** Begin Passage provided **

Soo meen

(Warning: blog entry full of photos… loading MIGHT take awhile)

Saturday’s here. My parents decided to have an open house today and invited a whole lot of guests to come over for lunch and as I had mentioned before, mom attempted to cook dad’s traditional Hing Hwa family specialty noodles – fondly known to us as Soo Meen (pronounced something like Sue Mean). Well, mom wasn’t alone today. She had a lot of helpers – me, my siblings, my cousin and my wonderful aunts who really helped her out in making the dish just right. I didn’t manage to learn to cook it this year. Guess what my job was this morning? Fry eggs. Great. I did it the best I could and I must say, I believe I did a very good job frying one and half big trays of eggs. The consistency, the thickness, the amount of seasonings and burnt areas all needed to be done to its perfection, and not to forget having to flip the egg over without breaking it. I was pretty proud of myself. smile_tongue 



Take a look at the photo I managed to take with my oily hands. See the perfectly rounded flipped egg with its yummy yellow texture, ensuring the thinnest thickness on the pan with its beautifully cooked ends and centre areas? They were delicious eggs. smile_teeth







By about noon, the table was laid with all the ingredients and everything was ready to be served. Preparation began 2 days before, it’s not as easy as setting it all in one morning.





Here were the ingredients for our soo meen. Yup. That’s a LOT of things to put in a bowl of noodles.


Previously, I had plans of writing up the recipe for it…but had second thoughts. It’s our Hing Hwa little secret! I can’t expose this little goody recipe just like that. You’ll have to visit a Hing Hwa family (like mine) for Chinese New Year to have a taste of the noodle yourself… maybe marry into the Hing Hwa family (like my aunts), or be born in it in order to be considered eligible to share the recipe with! lol. Anyway, but I felt that there’s absolutely no harm for me to share photos of the ingredients you’ll need to have a complete old-fashion dish of soo meen.


Allow me walk you through it….

First, you’ll need a bowl (of course!) deep enough to store up a big load of good stuff.

Now, scoop a really hefty amount of our special not-easily-available Hing Hwa noodles. A good hefty amount. It’s so tasty, hefty is usually even not enough. Trust me. smile_regular





Then dish out some shredded chicken breast meat – depending how much you love chicken meat. They were cooked just enough so that the meat maintains its softness and still succulent.








Next, mushrooms, specifically, Chinese black mushrooms…sliced into thin pieces, which have been soaked and cooked to its softest. This gives the dish its sweet flavour.






I’m not exactly sure what this ingredient this, but I believe this is a type of oyster. Don’t be frightened by how they look. They ARE oysters – adding the seafood element to the taste and its chewy consistency makes each bite of a different ingredient very special.







Here comes the healthier part of the dish, I suppose.. the vegetable portion. Two kinds are needed. The crunchy Chinese peas…






…and the leafy Choi Sum vegetables. Both not only add the nutritious fibre content, but it brings on colour too, as the other ingredients are within the brown/orange-y hue.

** End Passage provided **

### Task 1
Copy out the lines of the records from the one containing "scientific name: Halichoeres trimaculatus" through the last line of the records, keeping both of those lines and every line between them.

** Begin Provided data **

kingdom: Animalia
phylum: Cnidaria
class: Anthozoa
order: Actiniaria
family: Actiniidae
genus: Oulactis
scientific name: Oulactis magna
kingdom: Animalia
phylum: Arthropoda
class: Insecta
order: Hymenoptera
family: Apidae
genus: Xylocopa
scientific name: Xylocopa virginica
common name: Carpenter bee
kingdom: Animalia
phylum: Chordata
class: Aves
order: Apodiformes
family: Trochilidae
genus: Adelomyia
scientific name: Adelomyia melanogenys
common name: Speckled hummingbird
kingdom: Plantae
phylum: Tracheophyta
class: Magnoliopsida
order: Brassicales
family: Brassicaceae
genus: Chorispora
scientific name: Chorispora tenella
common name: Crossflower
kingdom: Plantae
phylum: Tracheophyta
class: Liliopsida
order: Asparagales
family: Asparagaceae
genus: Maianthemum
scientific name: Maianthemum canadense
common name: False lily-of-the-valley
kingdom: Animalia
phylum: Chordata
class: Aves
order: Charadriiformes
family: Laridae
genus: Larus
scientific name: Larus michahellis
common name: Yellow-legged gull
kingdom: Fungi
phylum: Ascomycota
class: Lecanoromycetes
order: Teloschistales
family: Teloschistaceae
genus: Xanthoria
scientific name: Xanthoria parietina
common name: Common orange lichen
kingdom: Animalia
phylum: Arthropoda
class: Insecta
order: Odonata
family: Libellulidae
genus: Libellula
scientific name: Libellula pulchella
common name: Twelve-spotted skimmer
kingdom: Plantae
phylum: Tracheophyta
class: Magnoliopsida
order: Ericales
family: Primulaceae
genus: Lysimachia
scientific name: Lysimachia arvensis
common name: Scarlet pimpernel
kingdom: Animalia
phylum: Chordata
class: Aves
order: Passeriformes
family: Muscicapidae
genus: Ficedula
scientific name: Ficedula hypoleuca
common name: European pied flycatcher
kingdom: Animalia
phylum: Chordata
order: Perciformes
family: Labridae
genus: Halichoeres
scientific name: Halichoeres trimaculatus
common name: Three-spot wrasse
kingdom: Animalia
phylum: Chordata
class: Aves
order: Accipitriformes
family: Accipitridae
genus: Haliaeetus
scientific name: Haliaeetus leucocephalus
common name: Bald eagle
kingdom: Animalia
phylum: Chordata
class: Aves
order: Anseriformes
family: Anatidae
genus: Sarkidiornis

** End Provided data **

### Task 2
Write the next part of the blog post about soo meen, continuing from where it stops.

### Response 1
scientific name: Halichoeres trimaculatus
common name: Three-spot wrasse
kingdom: Animalia
phylum: Chordata
class: Aves
order: Accipitriformes
family: Accipitridae
genus: Haliaeetus
scientific name: Haliaeetus leucocephalus
common name: Bald eagle
kingdom: Animalia
phylum: Chordata
class: Aves
order: Anseriformes
family: Anatidae
genus: Sarkidiornis

### Response 2
Now, my wonderfully done eggs, sliced into proportionately symmetrical little pieces (by my aunt and cousin), giving the beautiful yellow colour to the big picture. Nobody says no to eggs (except, of course, those who are allergic to them!).






Thereafter…. nuts, fried to a point which emits the most fragrant smell and they most definitely add a lot of crunch to each bite. A very recommended addition to the chunk of ingredients you would have placed into your bowl by now.






This next ingredient really brings forth dimension and it stretches the spectrum of tastes you would have gotten from the various ingredients mentioned above. Apparently, this seaweed can only be bought from China (I didn’t know that!) and really, Soo Meen will not be the same without the seaweed element. Extremely flavourful even though they’re only in really tiny pieces. Its absence will most definitely be felt. A must to top it all up. Just a scoopful is enough to trigger your tastebuds.





I would consider these more for decorative purposes rather than for flavour, that’s because they’re almost tasteless to me….but not for some others, I know. Some people just can’t take spring onions at all. Just sprinkle bits of cut up spring onions and coriander on top of your already mountainous bowl of goodies.



Here’s how your product should look like.  Yup, it’s pretty similar to the picture I’ve post up before, but here’s my sister’s version of how she’d arrange her ingredients in the bowl. The thingys are placed and stacked to give a neat and appetizing presentation for the receiver- my sister’s friend.

(I got my sister to set up a bowl and take a picture of it while I was occupied being the temporary maid-who-does-the-dishes-so-that-new-guests-will-have-clean-bowls-to-eat-with. Btw, it was a great job. I felt important…seriously)

As you can see, the yummy noodles are really, literally buried within treasures. Everything loaded together gives an extremely scrumptious summed up taste in every nibble and chew, made out of the best of every single ingredient – so precious that the incredible experience may only be savoured once every year.

And there you have it… our very own soo mean from the Hing Hwa family.